Crime and local accountability: key issues for the 2010 Parliament
Is neighbourhood-level monitoring of neighbourhood policing counter-productive?
Full print version, including charts and tables (pdf 294KB)
The concept of neighbourhood policing, where policing is focussed towards the local priorities of the community and the police are more accountable to citizens, has cross-party support.
What is neighbourhood policing?
Neighbourhood Policing Teams (NPTs) have been set up to concentrate on policing small geographic areas. These tend to be a single ward in urban areas and a group of wards in more rural areas.
NPTs are usually led by police officers and include police community support officers (PCSOs). They often work with local authority wardens, volunteers and other partners.
In order for the local community to be able to hold the police to account, they need access to local crime data at as local a level as possible. The Casey Review of crime and communities suggested that 58% of the public want information about what is being done to tackle crime and anti-social behaviour in their area. In a well-functioning system, such information should make the police more accountable to the local community and thus more responsive to their needs, in turn increasing public confidence in their local police.
The Crime Mapper website provides data relating to crime and anti-social behaviour for a selected area and allows for comparisons of monthly data for up to five areas. Information is available by Police Force, Basic Command Unit (BCU), Crime and Disorder Reduction Partnership (CDRP) and NPT.
Accountability and Direct Election
Could directed election improve police accountability? Currently, police authorities are made up of local councillors and independent members, but the public knows little about them. Labour consulted on direct election of police authority members in 2008, but decided against this on cost grounds, and to avoid politicisation. Liberal Democrats favour direct election of most police authority members. Conservatives propose replacing police authorities with directly elected commissioners.
- Are police authorities too invisible to provide adequate accountability?
- Would direct elections make the police more responsive, or distort their priorities?
- Would enough people vote?
- If turnout were low, could extremists hijack elections?
Problems with measuring crime at very local level
Making local level crime statistics easily accessible to the public is not without potential problems:
- Small numbers of crimes: Within a single NPT area there are likely to be low numbers of offences in a given month or quarter. There is a danger that inappropriate conclusions regarding crime rates will be drawn from changes in these very small numbers, which may actually be attributable to statistical variation. Such problems can be magnified when changes are put in percentage terms. In the example shown, a change from 2.7 robberies to 6 is a 125% increase but the same change in the opposite direction is a 55% fall.
- Re-classified data: The information provided on the website is provisional and subject to change as offences are re-classified following investigation. How will citizens react if, due to re-classifications, a previous rise in crime is revised to show a fall in offences? Will they accept that this is a pitfall to be expected when using administrative data or could NPTs be accused of manipulating the data?
- Media bias: The media are more interested in rises in crime than in falls, so headlines will tend disproportionately to report crime increases.
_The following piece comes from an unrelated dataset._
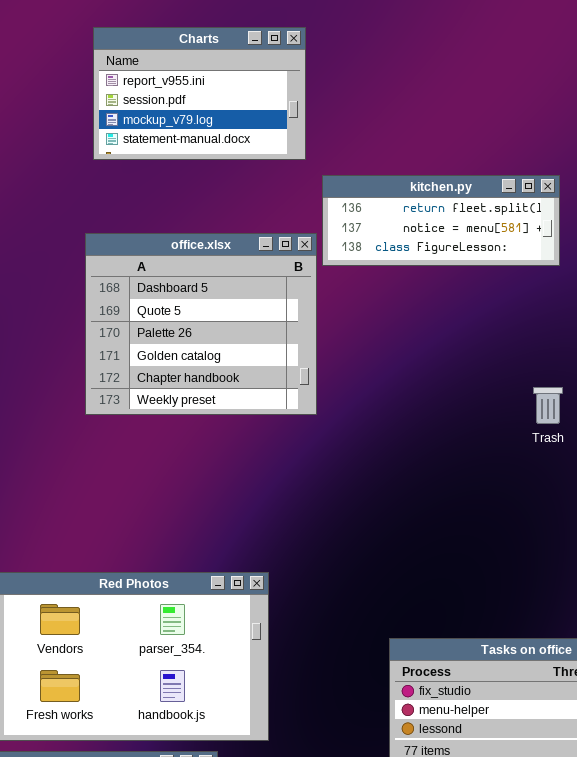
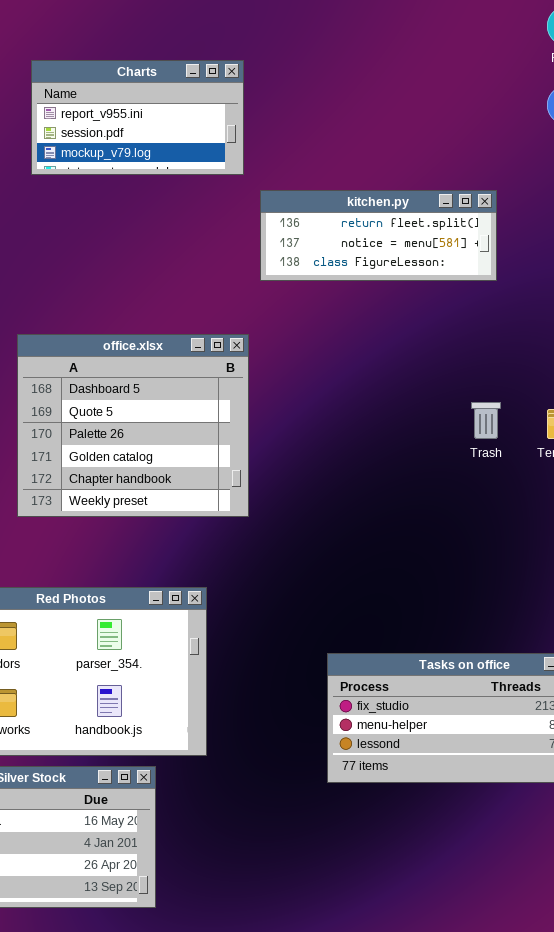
Charts: [93,27,306,160] -> [31,60,244,175], resized
office.xlsx: [85,233,317,415] -> [17,334,249,517], moved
With relatively small numbers of offences recorded, there will usually be the opportunity to report on large proportionate increases in certain crimes in certain areas.
- Limited data available: Each neighbourhood has different policing priorities, yet the information provided by Crime Mapper only provides data for total recorded crime plus the centrally selected offences of burglary, robbery, violence, vehicle crime and anti-social behaviour. What use is this tool to local residents if what they perceive to be their policing priority is not covered by the centrally selected offences? For example, there may have been a spate of criminal damage offences relating to vehicles within the neighbourhood. A local resident would not be able to use the tool to see if surrounding areas were also being similarly affected and how this had changed over time.
Unintended consequences?
Will the police divert resources towards those offences affecting the participative middle classes at the expense of other groups within the community who take a less active role? Is this a tool that will be used by the middle classes to steer clear of areas with high crime rates, leading to the creation of ghettos in these areas? Will local accountability result in police priorities being skewed towards tackling crimes that have, rightly or otherwise, been perceived to have increased?